All dramatics aside – Post-grad life is rough. We’ve spent our entire lives with knowledge of what society expects us to do next, until college. After Junior High comes High School. After High School, then College. And after College comes ______.
For some its to get married, start a family, and work towards being homeowners (definitely not me). For others it’s continuing your education in a master’s program or in law school (no thanks, currently drowning in student loans). For me, I had a nice clean slate. I finally attained my degree in four years – as planned, while working full time at Nordstrom as a Personal Stylist, and had the time of my life. Then in May of 2013 came graduation … and the big girl questions came flying at me.
This gave me an anxiety attack for 3 reasons:
1. I’m a perfectionist – making me extremely goal-oriented, with a 5 year plan – yup. I’m that girl. I knew I was in love with fashion but didn’t LOVE working in retail.
2. I’m a control freak. Not knowing what was next literally made me sick to my stomach.
3. I’m independent. I absolutely could NOT move home (Northern California) and press pause until my life came together. I had to figure it out on my own.
Like most girls, I’ve always followed tons of blogs and articles – comparing my life to every woman that came in my path. It’s natural and I’m not afraid to admit it. I try to control every single situation around me and blame myself if things don’t happen they way I planned or even worse, expected.

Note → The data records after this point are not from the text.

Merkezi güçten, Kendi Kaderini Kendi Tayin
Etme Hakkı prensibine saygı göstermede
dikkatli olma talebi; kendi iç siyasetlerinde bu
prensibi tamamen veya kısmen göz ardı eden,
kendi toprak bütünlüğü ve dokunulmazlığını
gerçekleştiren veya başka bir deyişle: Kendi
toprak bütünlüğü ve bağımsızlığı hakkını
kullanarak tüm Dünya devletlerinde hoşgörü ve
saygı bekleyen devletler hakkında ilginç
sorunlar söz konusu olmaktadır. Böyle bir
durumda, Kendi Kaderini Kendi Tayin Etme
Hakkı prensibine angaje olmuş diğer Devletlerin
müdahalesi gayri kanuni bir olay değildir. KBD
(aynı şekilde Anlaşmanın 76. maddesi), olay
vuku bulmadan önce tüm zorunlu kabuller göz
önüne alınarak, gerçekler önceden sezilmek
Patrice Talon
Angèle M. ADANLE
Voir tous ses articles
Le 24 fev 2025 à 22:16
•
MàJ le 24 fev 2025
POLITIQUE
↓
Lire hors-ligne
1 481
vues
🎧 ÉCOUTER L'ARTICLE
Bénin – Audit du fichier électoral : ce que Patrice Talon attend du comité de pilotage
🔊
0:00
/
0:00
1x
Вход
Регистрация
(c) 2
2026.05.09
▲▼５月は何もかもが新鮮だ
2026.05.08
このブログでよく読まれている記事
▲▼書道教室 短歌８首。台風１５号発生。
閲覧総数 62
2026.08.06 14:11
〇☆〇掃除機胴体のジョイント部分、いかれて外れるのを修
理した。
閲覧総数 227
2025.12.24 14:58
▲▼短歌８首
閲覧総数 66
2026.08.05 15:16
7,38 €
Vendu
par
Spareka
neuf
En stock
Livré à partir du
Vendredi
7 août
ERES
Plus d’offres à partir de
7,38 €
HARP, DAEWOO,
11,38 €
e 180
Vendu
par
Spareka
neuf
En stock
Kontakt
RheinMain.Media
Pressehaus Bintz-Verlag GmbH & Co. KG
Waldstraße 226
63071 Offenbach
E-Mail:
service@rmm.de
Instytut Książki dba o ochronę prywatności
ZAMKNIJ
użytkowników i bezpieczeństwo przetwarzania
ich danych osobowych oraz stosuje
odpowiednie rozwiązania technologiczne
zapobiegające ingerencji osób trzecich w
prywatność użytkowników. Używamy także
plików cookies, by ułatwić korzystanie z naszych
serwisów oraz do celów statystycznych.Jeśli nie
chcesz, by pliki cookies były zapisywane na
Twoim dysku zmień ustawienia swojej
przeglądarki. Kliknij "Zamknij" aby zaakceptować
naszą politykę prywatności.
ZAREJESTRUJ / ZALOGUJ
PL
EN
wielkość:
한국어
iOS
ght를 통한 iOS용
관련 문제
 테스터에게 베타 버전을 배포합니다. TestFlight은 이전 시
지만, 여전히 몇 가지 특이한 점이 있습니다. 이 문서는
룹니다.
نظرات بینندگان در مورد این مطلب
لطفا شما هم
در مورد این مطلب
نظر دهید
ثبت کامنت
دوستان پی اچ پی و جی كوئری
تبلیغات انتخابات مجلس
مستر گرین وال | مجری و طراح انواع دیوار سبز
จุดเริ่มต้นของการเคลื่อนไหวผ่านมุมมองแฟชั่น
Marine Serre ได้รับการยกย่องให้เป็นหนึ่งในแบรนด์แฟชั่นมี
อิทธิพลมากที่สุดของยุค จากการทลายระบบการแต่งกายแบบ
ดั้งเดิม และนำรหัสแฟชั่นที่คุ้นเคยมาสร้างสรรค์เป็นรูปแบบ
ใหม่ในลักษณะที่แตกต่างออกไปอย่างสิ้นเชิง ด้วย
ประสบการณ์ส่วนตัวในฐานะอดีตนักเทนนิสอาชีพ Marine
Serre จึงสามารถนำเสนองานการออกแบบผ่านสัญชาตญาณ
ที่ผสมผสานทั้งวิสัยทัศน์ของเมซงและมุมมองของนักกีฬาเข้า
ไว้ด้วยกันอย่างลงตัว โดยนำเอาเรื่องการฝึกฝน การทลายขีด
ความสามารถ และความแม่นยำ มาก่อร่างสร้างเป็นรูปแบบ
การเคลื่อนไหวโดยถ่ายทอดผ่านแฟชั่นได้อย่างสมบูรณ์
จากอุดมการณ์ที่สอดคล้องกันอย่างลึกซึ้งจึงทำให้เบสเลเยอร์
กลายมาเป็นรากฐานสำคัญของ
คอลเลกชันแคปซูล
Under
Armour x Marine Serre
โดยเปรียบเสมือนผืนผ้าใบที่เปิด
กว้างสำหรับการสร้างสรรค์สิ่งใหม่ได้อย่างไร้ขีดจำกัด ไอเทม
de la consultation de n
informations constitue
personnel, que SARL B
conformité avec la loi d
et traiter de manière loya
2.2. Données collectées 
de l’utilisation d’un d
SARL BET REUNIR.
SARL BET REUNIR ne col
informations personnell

So with the help of my personal life therapist (my mother) and my incredibly supportive boyfriend, I took a deep breath, re-wrote my resume about 70 times, and started the lovely job hunt. I couldn’t tell you how many jobs I applied to before finding my current position, but I can tell you one thing, It was the hardest summer of my life. Fall gracefully approached, and so did my position at a hybrid publicity/branding and publishing agency.
My point is – while I was focusing my energy on not being in the same place as the women at the peak of their careers, I should have been enjoying the experience of finding my voice. I learned so many things about myself that summer, but my greatest take-away was to NEVER compare myself to ANYONE else. As a true Leo – a few of my obvious personality traits are that I’m very stubborn, focused, and passionate. I’ve struggled with learning how to control these traits my entire life, but eventually learned to appreciate and love my persistent features.
As a young woman learning more about my mind and soul, I challenge you to only focus on yourself. Write down your goals every week, no matter how big they are. Continue to aspire to be like your role models but never compare your struggle to theirs. God will never put you through anything that you can’t handle. Take control of your goals and chase them, no matter what.
Don’t ever compare your beginning, to someone else’s middle.